Did she get the message?

“How can you be sure you'll get the simulacrum?” asked ó Katje.

Damn that woman!
thought ó Plar.
Directly into the jaws of the inhibition!
He said: “If you will not give yourself up and submit to punishment, there is no further need for us to talk. May you find a path of grace.”

He broke the connection, watched the image fade.
Fool woman. Flying directly
 … His thoughts dived off at a tangent.
No! Not a fool! She was testing my inhibition! When I reacted … that's when she knew for sure we were prepared to follow Saim: we saw the accident.

Now, ó Plar sat back, worrying, wondering. The little signal generator he had stuck to the back of Saim's robe during the embrace of greeting—it was sure to lead the acolyte guards directly to the hidden cave. Part of him exulted at this thought, but part recoiled in horror. The careful accumulation of so many accidents …

*   *   *

George saw the door and stopped. The door had been forced and repaired.
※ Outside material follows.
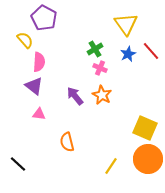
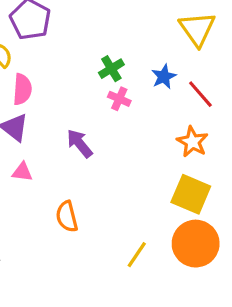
yellow triangle: (126, 24) -> (197, 29), moved
red line: (151, 51) -> (200, 94), moved
orange star: (102, 95) -> (192, 142), moved

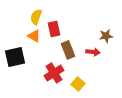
It was a perimeter door, leading to a defensive chamber. He knew that. But the ideas of perimeter and defensive chamber weren't quite clear in his mind. They came in Ancienglis, a language with big gaps in it.

Abruptly, everything around him seemed strange, as though his surroundings had stepped out of phase with his reality. Something dragged at his ankles. He looked down at the long white robe he was wearing. It was like a … a hospital gown, but longer.

“Is something wrong, Jorj?”

He whirled, saw a dark man with flat features, almond eyes.
Almond eyes! Something wrong … dangerous … about almond eyes.
He said: “You're…”

“I am Ren, your doctor,” And Ren tensed, wondering if there'd be some new violence from this simulacrum creature.

“Oh.” George relaxed. “I've been sick.”

“But you are well now.” Ren maintained his alert, watchful attitude.
No telling what set this creature off.

George took a deep breath.

The door!

He studied it. There were stains around it.
Blood?
He could hear voices behind it. He opened the door. It swung inward on silent hinges, revealing a chamber hewn out of grey rock. Indirect lighting gave the place a shadowless look of sterility. A man and woman stood in the chamber, talking. He knew the woman. Jeni. She came with food and sympathy in her eyes. But he didn't know the man—grey eyes, short-cropped blond hair. A feeling of youngness about him.

The man was speaking: “They didn't stand a chance of catching me. I outran them easily. And when we got into the timber…” He broke off, sensing the watchers.

Ren pushed past and into the room, said: “Saim, when did you get back?”

“I just this minute arrived.” Saim spoke to Ren, but kept his attention on Ren's companion, who advanced into the chamber, peering around. Saim found the sight of the simulacrum freed of the regenerative tank shocking and repulsive. He said: “Is something wrong with it?”

“With Jorj? Nothing at all. He's had a hard day's problem solving and probing is all.”

“My name is George,” George muttered. The words were flat as though he spoke to himself.

“He speaks!” said Saim. It was a terrifying idea, as though this creature had reached a tentacle out into a new and more deeply profane dimension.

Jeni said: “He looks tired, Ren.”

George focused on Saim. “You're…” His voice trailed off. His features grew slack. He stood silent, staring into nothing.